» WHAT TO WORK ON: The answer should be the records below, word for word, with every image left out.

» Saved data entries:
----------

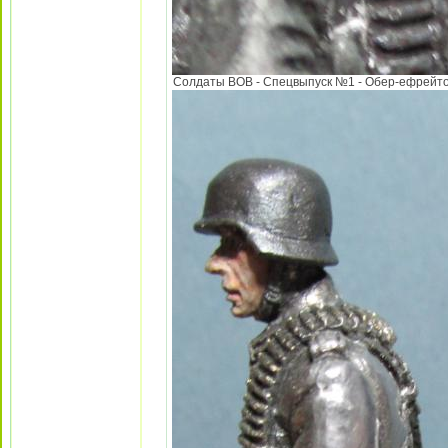
Солдаты ВОВ - Спецвыпуск №1 - Обер-ефрейтор 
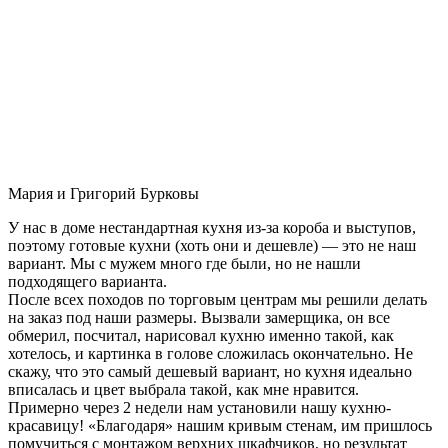
Мария и Григорий Бурковы
У нас в доме нестандартная кухня из-за короба и выступов,
поэтому готовые кухни (хоть они и дешевле) — это не наш
вариант. Мы с мужем много где были, но не нашли
подходящего варианта.
После всех походов по торговым центрам мы решили делать
на заказ под наши размеры. Вызвали замерщика, он все
обмерил, посчитал, нарисовал кухню именно такой, как
хотелось, и картинка в голове сложилась окончательно. Не
скажу, что это самый дешевый вариант, но кухня идеально
вписалась и цвет выбрала такой, как мне нравится.
Примерно через 2 недели нам установили нашу кухню-
красавицу! «Благодаря» нашим кривым стенам, им пришлось
помучиться с монтажом верхних шкафчиков, но результат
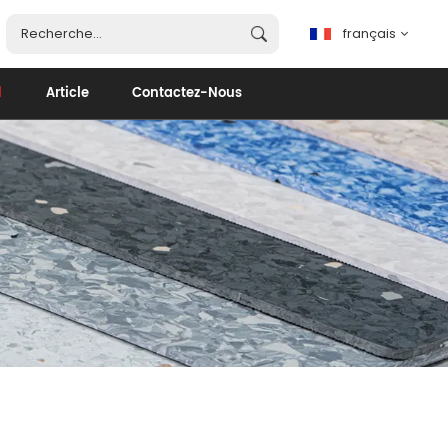
français
d
Article
Contactez-Nous
français
English
español
português
العربية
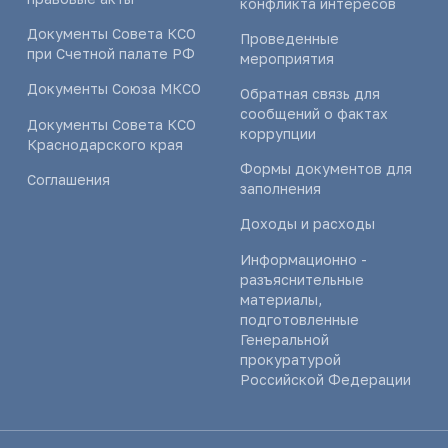
конфликта интересов
Документы Совета КСО
Проведенные
при Счетной палате РФ
мероприятия
Документы Союза МКСО
Обратная связь для
сообщений о фактах
Документы Совета КСО
коррупции
Краснодарского края
Формы документов для
Соглашения
заполнения
Доходы и расходы
Информационно -
разъяснительные
материалы,
подготовленные
Генеральной
прокуратурой
Российской Федерации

----------

» RESPONSE AREA:
Солдаты ВОВ - Спецвыпуск №1 - Обер-ефрейтор 
Мария и Григорий Бурковы
У нас в доме нестандартная кухня из-за короба и выступов,
поэтому готовые кухни (хоть они и дешевле) — это не наш
вариант. Мы с мужем много где были, но не нашли
подходящего варианта.
После всех походов по торговым центрам мы решили делать
на заказ под наши размеры. Вызвали замерщика, он все
обмерил, посчитал, нарисовал кухню именно такой, как
хотелось, и картинка в голове сложилась окончательно. Не
скажу, что это самый дешевый вариант, но кухня идеально
вписалась и цвет выбрала такой, как мне нравится.
Примерно через 2 недели нам установили нашу кухню-
красавицу! «Благодаря» нашим кривым стенам, им пришлось
помучиться с монтажом верхних шкафчиков, но результат
français
d
Article
Contactez-Nous
français
English
español
português
العربية
конфликта интересов
Документы Совета КСО
Проведенные
при Счетной палате РФ
мероприятия
Документы Союза МКСО
Обратная связь для
сообщений о фактах
Документы Совета КСО
коррупции
Краснодарского края
Формы документов для
Соглашения
заполнения
Доходы и расходы
Информационно -
разъяснительные
материалы,
подготовленные
Генеральной
прокуратурой
Российской Федерации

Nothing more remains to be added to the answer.